* [Instructions to follow] Tally the lines below that contain the string "gland" and give only the number.

[Begin Raw data]

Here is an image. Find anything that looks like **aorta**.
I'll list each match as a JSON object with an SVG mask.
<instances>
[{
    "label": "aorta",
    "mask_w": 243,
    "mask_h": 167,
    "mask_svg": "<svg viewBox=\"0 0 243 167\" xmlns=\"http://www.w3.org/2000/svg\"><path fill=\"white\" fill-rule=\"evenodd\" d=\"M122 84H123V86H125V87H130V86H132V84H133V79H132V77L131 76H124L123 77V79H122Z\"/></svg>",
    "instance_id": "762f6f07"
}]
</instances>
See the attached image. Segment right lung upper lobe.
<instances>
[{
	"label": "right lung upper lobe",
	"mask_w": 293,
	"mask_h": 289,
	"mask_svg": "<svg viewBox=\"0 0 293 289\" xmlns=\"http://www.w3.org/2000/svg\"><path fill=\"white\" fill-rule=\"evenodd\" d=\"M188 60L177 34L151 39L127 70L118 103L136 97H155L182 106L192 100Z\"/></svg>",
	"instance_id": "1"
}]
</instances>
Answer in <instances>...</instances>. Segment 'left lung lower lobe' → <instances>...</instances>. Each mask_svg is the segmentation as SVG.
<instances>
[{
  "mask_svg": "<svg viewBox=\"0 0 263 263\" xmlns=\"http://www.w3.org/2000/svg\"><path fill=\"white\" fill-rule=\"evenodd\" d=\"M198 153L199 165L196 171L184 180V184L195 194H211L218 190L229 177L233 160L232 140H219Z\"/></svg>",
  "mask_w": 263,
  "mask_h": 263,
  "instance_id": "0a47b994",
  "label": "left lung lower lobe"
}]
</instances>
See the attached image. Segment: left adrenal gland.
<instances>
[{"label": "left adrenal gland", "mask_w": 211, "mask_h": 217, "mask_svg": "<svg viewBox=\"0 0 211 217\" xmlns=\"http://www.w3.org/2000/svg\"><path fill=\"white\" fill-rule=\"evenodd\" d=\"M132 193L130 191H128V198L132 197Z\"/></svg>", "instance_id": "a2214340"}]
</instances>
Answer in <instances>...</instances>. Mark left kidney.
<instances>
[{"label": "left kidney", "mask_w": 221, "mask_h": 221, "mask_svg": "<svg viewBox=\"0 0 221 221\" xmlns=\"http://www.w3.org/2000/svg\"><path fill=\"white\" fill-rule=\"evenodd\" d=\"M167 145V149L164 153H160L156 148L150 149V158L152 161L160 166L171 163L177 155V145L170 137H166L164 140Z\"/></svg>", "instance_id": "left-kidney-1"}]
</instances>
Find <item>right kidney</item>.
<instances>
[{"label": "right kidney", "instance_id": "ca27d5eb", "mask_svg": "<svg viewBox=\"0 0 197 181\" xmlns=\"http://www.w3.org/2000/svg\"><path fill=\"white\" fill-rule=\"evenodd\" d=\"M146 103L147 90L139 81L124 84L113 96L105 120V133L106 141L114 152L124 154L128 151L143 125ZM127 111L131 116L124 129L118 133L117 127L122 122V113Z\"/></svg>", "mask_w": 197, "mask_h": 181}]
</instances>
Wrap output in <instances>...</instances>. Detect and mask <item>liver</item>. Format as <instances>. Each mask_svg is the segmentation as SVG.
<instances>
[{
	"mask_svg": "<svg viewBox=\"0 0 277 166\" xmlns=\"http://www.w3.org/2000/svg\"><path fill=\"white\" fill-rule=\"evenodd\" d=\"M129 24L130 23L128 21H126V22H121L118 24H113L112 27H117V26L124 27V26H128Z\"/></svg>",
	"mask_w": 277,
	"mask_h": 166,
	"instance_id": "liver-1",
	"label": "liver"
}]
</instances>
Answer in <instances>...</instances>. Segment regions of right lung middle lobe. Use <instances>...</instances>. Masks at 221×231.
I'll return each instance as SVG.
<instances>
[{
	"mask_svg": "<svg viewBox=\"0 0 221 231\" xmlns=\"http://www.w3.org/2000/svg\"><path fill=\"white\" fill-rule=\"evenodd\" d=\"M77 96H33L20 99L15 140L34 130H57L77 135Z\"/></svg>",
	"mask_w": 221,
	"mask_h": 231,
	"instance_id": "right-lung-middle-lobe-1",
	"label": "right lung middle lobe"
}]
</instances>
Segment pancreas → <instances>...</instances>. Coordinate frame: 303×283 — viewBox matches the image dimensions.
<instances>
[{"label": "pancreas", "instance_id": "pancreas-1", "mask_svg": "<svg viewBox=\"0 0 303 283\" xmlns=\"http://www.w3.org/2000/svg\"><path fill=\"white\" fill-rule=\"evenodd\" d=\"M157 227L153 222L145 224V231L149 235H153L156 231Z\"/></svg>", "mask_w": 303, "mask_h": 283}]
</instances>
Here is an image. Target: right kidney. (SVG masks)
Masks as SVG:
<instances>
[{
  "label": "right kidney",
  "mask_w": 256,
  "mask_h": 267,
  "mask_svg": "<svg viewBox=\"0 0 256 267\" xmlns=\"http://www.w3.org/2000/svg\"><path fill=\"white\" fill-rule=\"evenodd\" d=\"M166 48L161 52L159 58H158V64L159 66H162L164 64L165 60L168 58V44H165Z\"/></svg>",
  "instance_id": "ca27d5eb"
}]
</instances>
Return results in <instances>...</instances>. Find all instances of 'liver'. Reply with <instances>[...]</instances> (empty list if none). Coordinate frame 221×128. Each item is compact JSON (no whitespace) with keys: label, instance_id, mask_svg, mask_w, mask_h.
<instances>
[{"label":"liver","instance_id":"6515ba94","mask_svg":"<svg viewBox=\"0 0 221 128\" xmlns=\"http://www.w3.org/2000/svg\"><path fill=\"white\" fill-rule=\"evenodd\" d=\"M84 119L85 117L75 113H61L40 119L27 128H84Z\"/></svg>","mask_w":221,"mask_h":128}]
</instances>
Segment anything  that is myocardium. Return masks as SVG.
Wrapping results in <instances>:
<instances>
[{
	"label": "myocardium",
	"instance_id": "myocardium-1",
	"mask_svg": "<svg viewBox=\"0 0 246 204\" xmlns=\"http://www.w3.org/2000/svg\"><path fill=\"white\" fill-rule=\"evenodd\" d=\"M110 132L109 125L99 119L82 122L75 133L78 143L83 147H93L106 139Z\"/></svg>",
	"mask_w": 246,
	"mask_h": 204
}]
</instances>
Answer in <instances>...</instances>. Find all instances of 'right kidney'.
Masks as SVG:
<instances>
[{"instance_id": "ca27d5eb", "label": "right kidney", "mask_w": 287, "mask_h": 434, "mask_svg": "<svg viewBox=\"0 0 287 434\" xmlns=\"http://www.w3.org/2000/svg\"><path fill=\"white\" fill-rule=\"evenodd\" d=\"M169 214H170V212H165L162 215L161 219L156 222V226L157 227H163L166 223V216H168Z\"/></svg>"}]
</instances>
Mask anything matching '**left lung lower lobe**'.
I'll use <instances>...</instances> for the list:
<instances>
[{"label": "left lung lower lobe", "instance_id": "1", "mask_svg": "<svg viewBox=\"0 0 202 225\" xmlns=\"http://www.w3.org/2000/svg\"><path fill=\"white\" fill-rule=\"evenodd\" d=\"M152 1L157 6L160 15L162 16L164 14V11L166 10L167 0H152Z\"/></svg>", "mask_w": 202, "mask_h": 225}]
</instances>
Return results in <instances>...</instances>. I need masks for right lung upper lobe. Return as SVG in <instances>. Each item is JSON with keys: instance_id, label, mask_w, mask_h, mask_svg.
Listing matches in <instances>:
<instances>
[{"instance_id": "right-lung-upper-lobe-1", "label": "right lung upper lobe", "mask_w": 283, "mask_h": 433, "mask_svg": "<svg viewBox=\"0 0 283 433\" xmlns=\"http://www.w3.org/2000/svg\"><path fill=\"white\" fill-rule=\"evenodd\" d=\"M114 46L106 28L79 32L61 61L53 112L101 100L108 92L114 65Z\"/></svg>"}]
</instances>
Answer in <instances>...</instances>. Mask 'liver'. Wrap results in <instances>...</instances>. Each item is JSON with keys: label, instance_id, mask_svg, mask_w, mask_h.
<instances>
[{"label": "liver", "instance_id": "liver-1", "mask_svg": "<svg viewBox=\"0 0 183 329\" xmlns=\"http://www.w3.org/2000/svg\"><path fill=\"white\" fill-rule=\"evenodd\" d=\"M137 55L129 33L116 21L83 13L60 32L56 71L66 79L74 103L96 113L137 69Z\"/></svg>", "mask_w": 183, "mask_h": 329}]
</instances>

[End Raw data]

* [Full answer] 2